I'm looking at the Top Activity view in OEM. The left axis is labeled "Active Sessions" (up to 24 in the graph I'm looking at) and there is a line labeled "Maximum CPU". The measured activities include: user i/o, concurrency, commit, etc...

My question: Is OEM simply reporting the number of sessions involved in the activity, as the axis indicates? Or is it measuring the total duration of the activity over all sessions?

To put a point to it, concurrency (we believe) is the activity of presenting a consistent block to each session that requires it. Session A may see one version block 33.444 where session B might see a different version of block 33.444. (Because session A cannot rows updated by B which are not yet committed, and vice versa.)
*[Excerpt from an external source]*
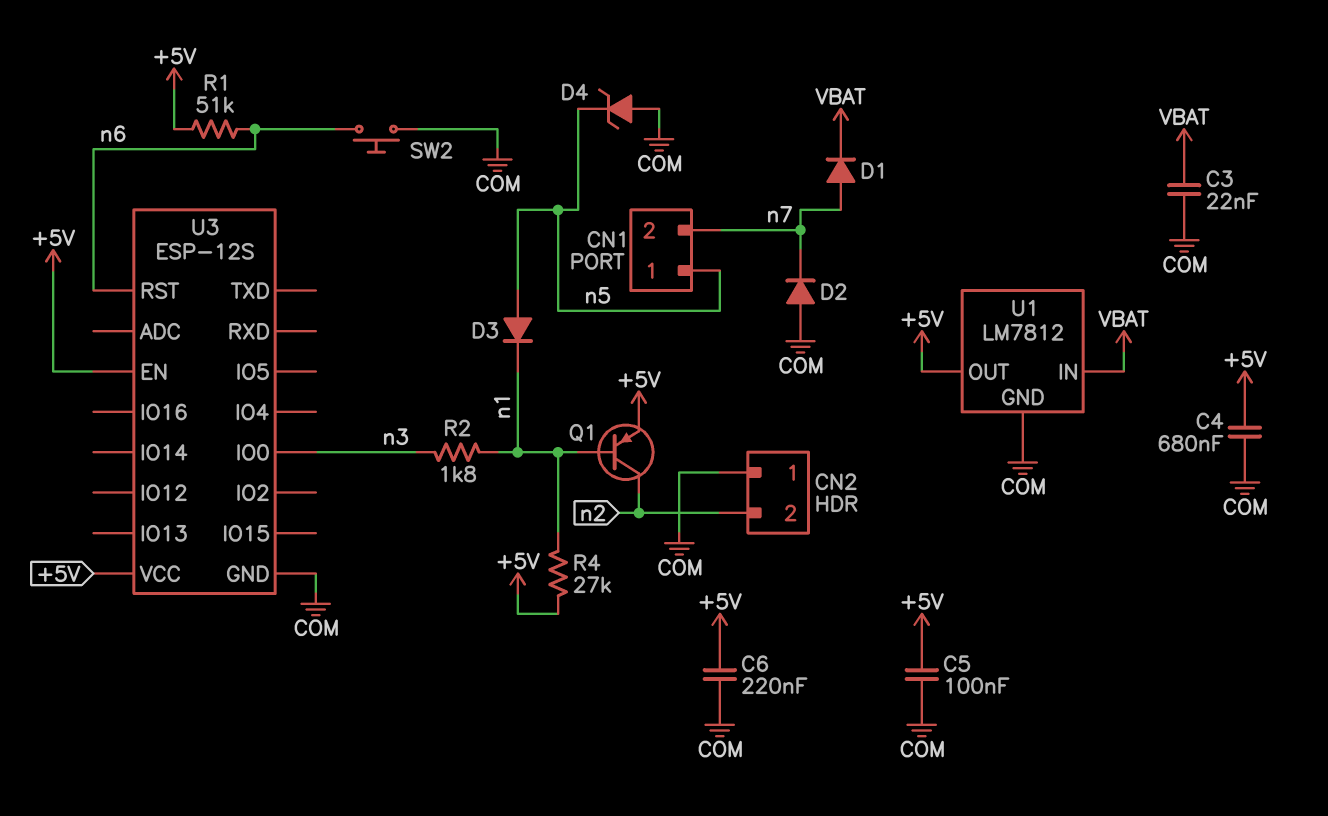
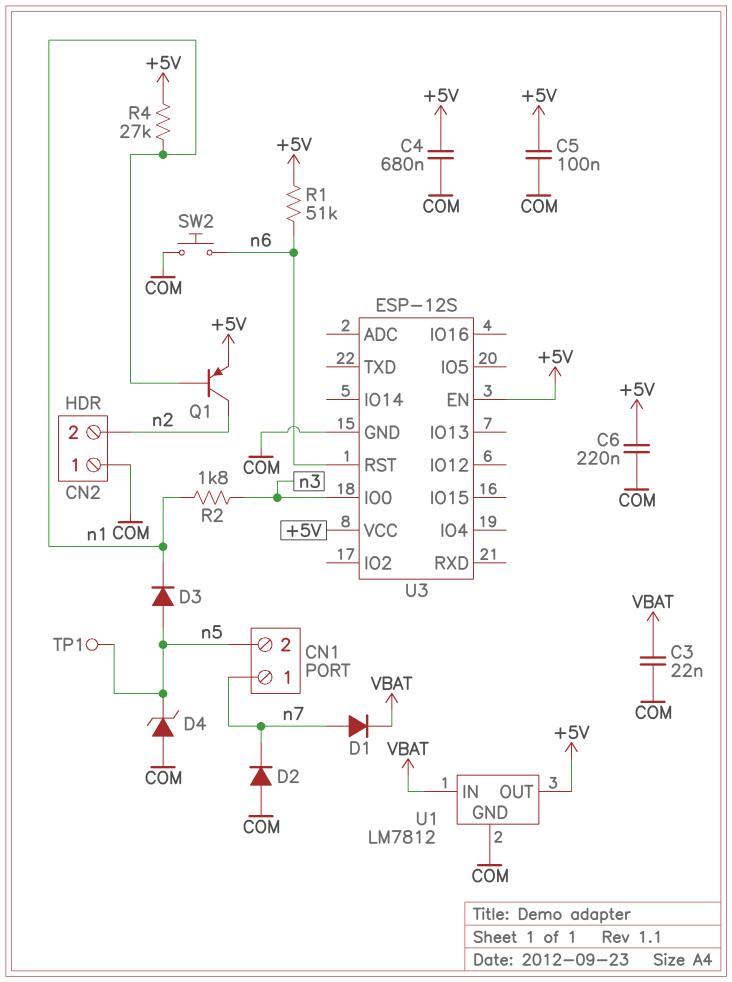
CN1 pin 1: n5 -> n7
CN1 pin 2: n7 -> n5
TP1: none -> test point (n5)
But presenting a consistent version of a given block might be a simple task, or it might be a complicate task depending on how many uncommitted changes have been made to a block, and how many sessions are interested in it.

So if "concurrency" simply counts the session involved (as the vertical axis indicates) then we get one interpretation of the graph. But if it counts the duration, we get a different view.

Any insights on what OEM specifically measures would be appreciated. Thanks in advance!

Chris Curzon

  • "Concurrency" is the name of one of the wait classes. It's about locking in general (click on it to drill down). As for "two interpretations", not really, boils down to the same thing.
    – Mat
    Nov 4 '14 at 7:02
  • Y axis is 'Active Sessions', the value plotted is called 'Average active Sessions' (AAS). Say you have 24 CPUs, so your system can support 24 ACTIVE sessions at any given time. ashmasters.com/wp-content/uploads/2008/10/… would make a a very good reading.
    – Raj
    Nov 4 '14 at 16:25

The graph is showing the number of sessions in wait. The colors represent a broad category of wait class, which assists in quickly identifying the primary type of wait faced by sessions in the database.

The maximum CPU line simply gives you a marker to determine if the amount of CPU wait is reaching extremely critical levels.